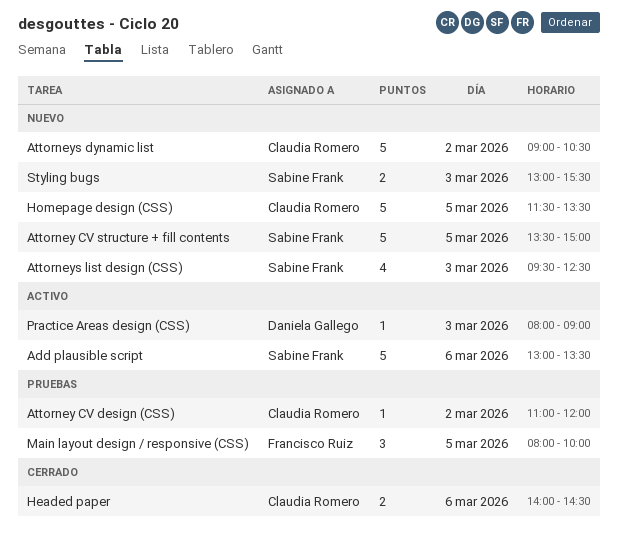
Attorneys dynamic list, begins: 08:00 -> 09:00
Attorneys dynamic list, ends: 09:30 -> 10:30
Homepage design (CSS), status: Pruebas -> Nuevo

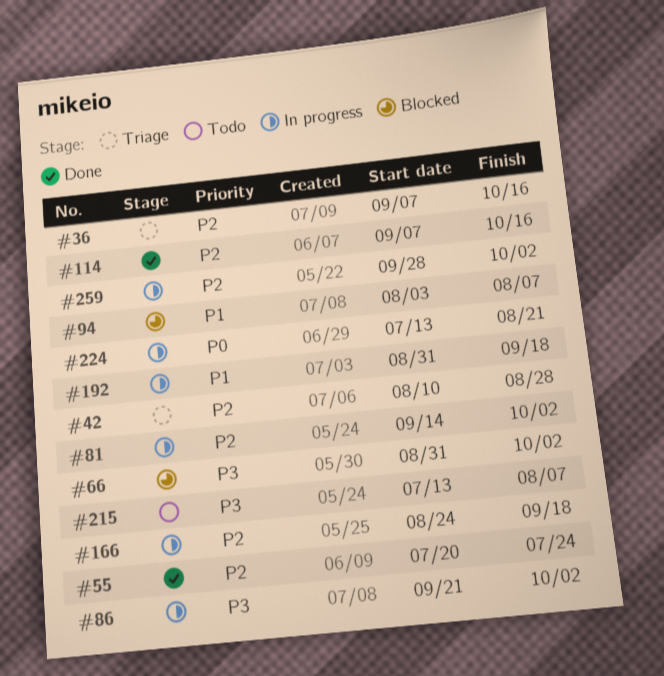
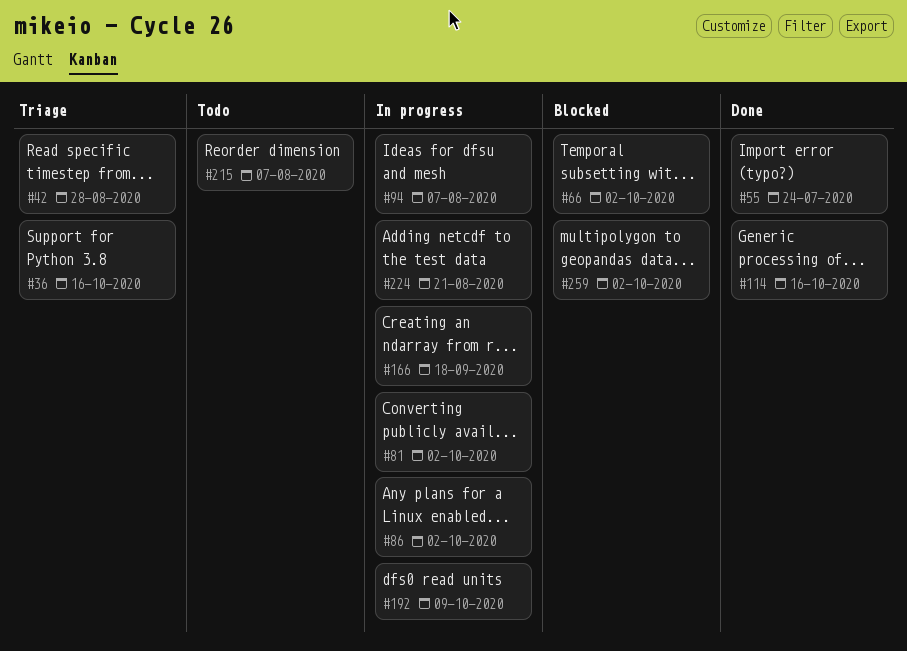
#94, status: Blocked -> In progress
#192, due: Sep 18 -> Oct 9
#259, status: In progress -> Blocked

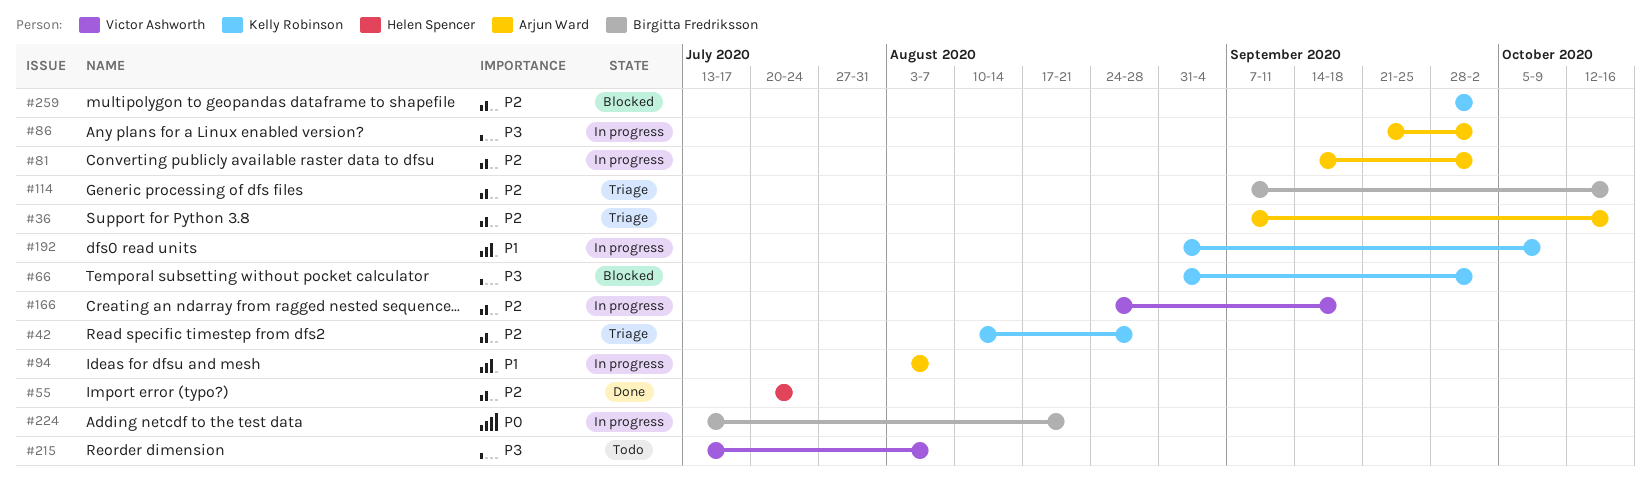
#114, status: Done -> Triage

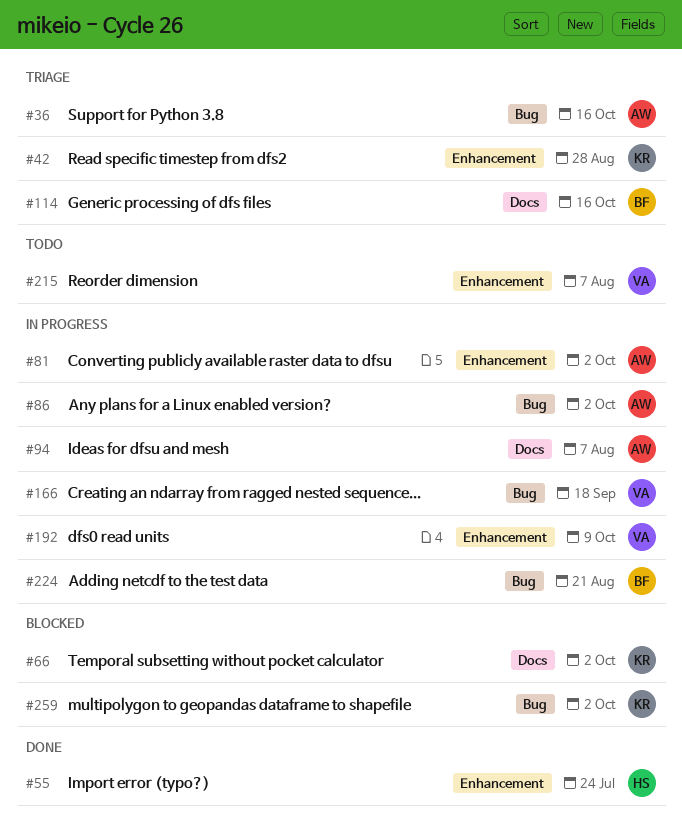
#192, owner: Kelly Robinson -> Victor Ashworth

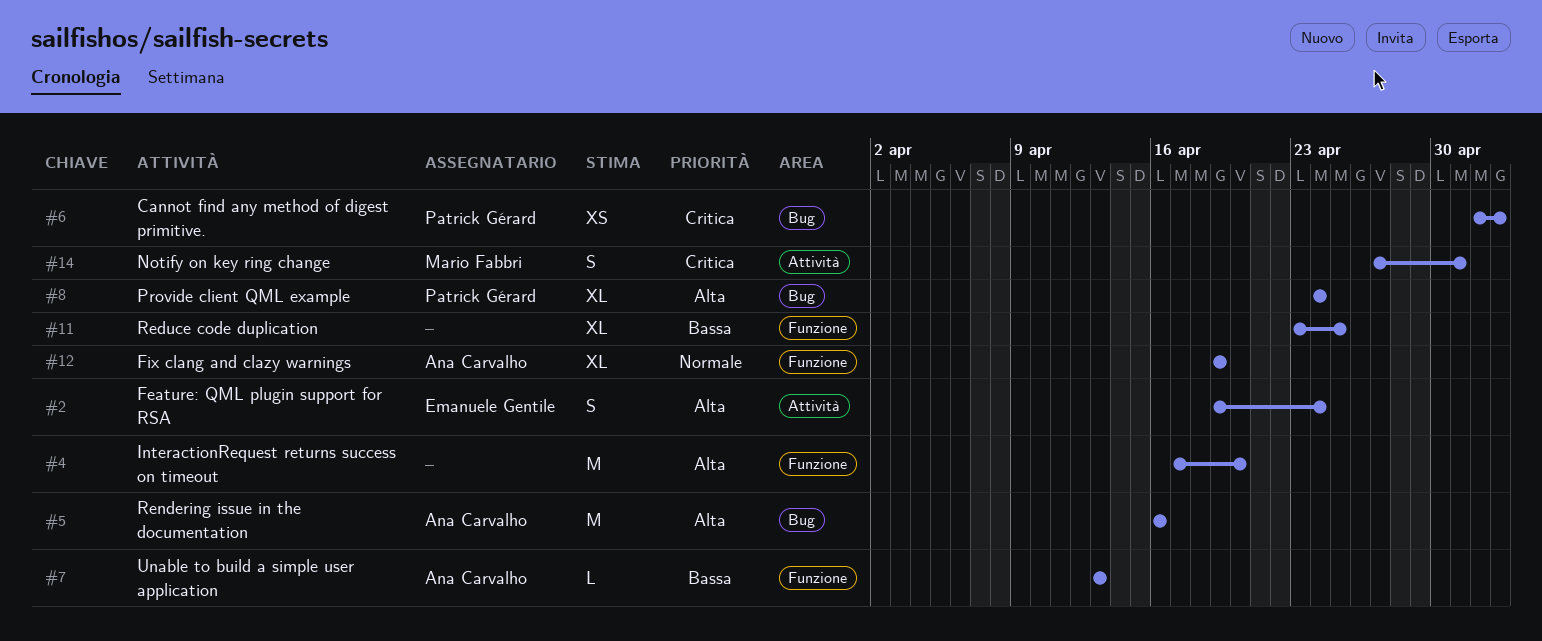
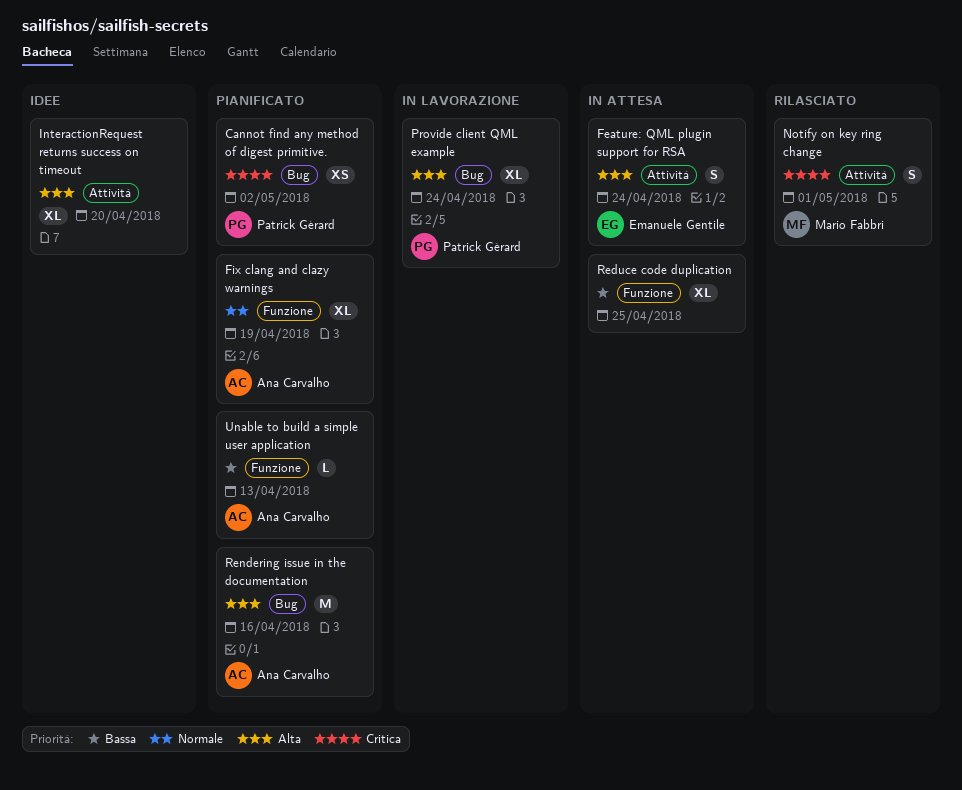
Cannot find any method of digest primitive., due: May 3 -> May 2
InteractionRequest returns success on timeout, label: Funzione -> Attività
InteractionRequest returns success on timeout, estimate: M -> XL

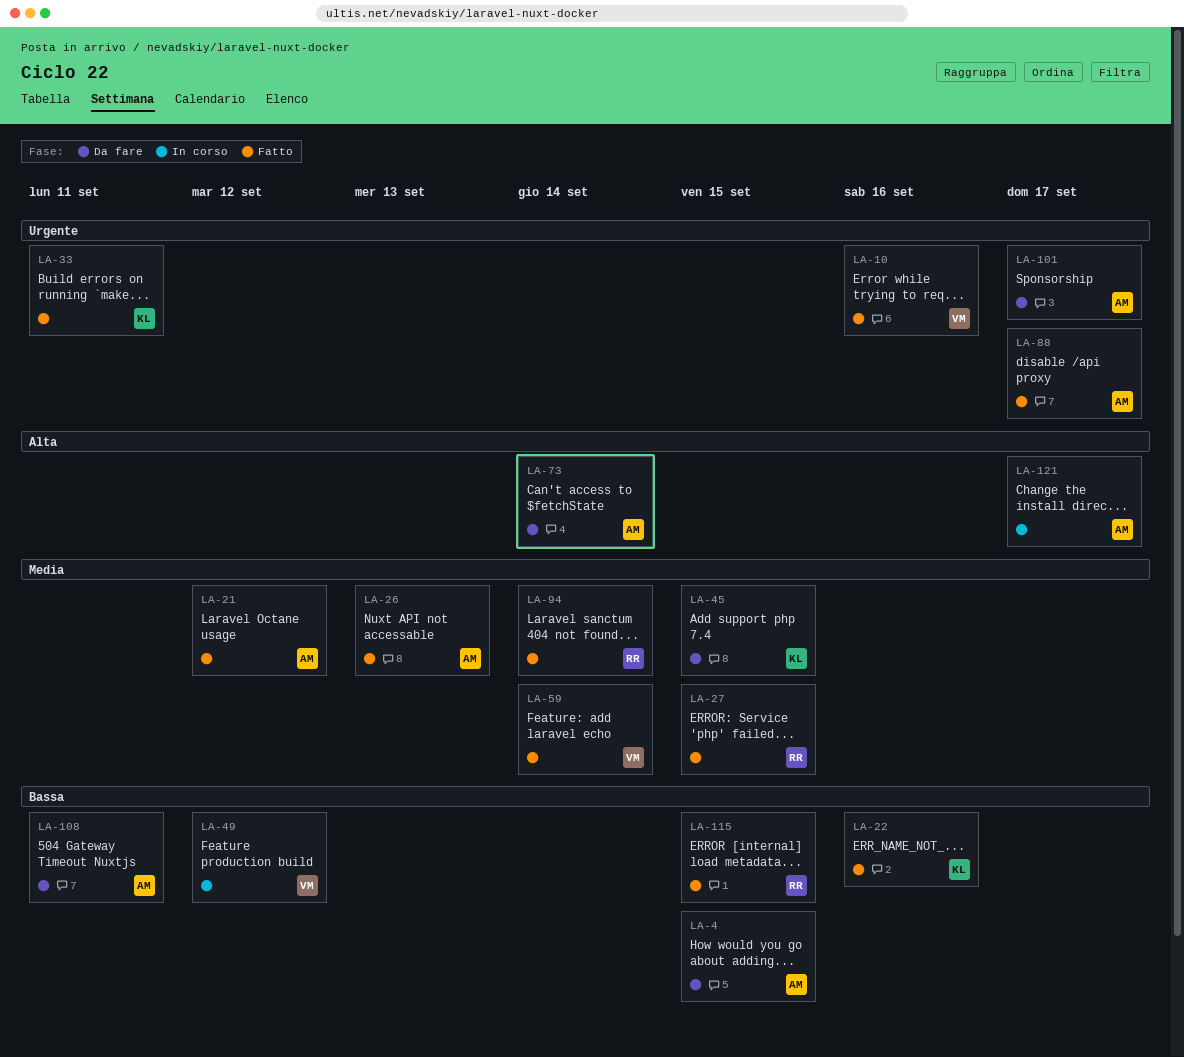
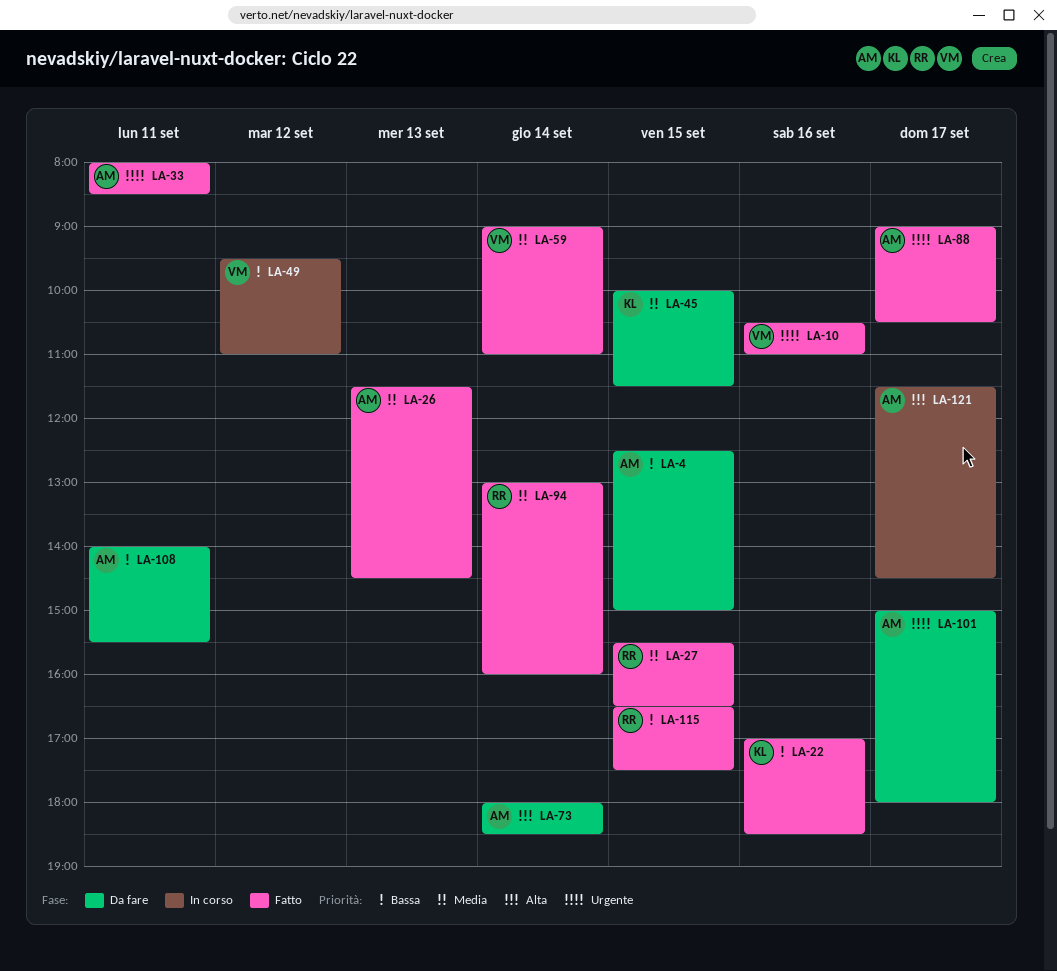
LA-21: present -> none
LA-33, owner: KL -> AM

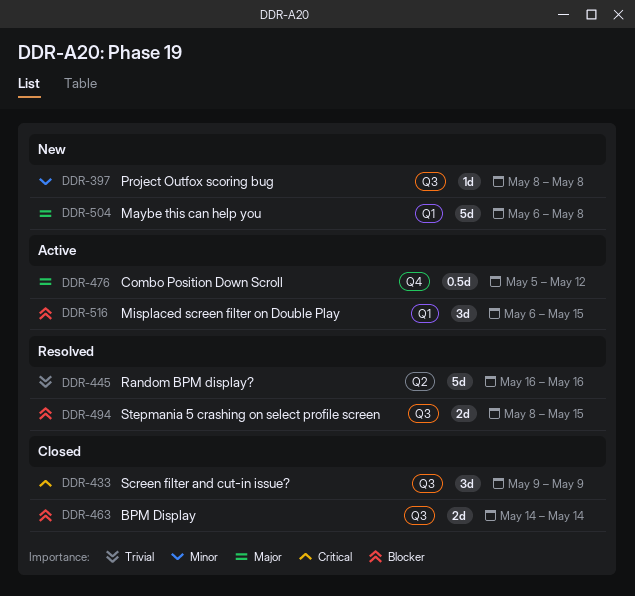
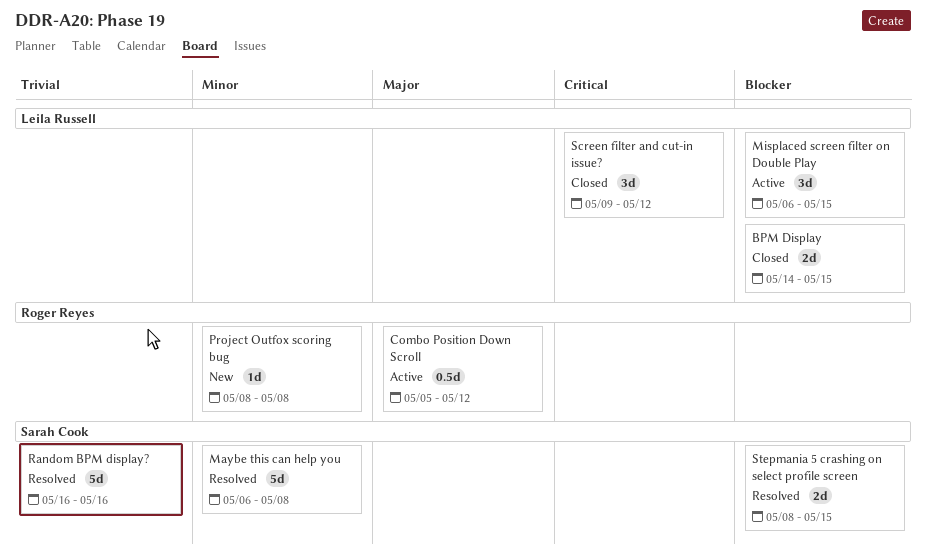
BPM Display, due: May 14 -> May 15
Maybe this can help you, status: New -> Resolved
Maybe this can help you, priority: Major -> Minor
Screen filter and cut-in issue?, due: May 9 -> May 12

#### Work instructions:
Count the lines of the listing above in which the word "Maybe" appears; state only the count.

#### Result:
2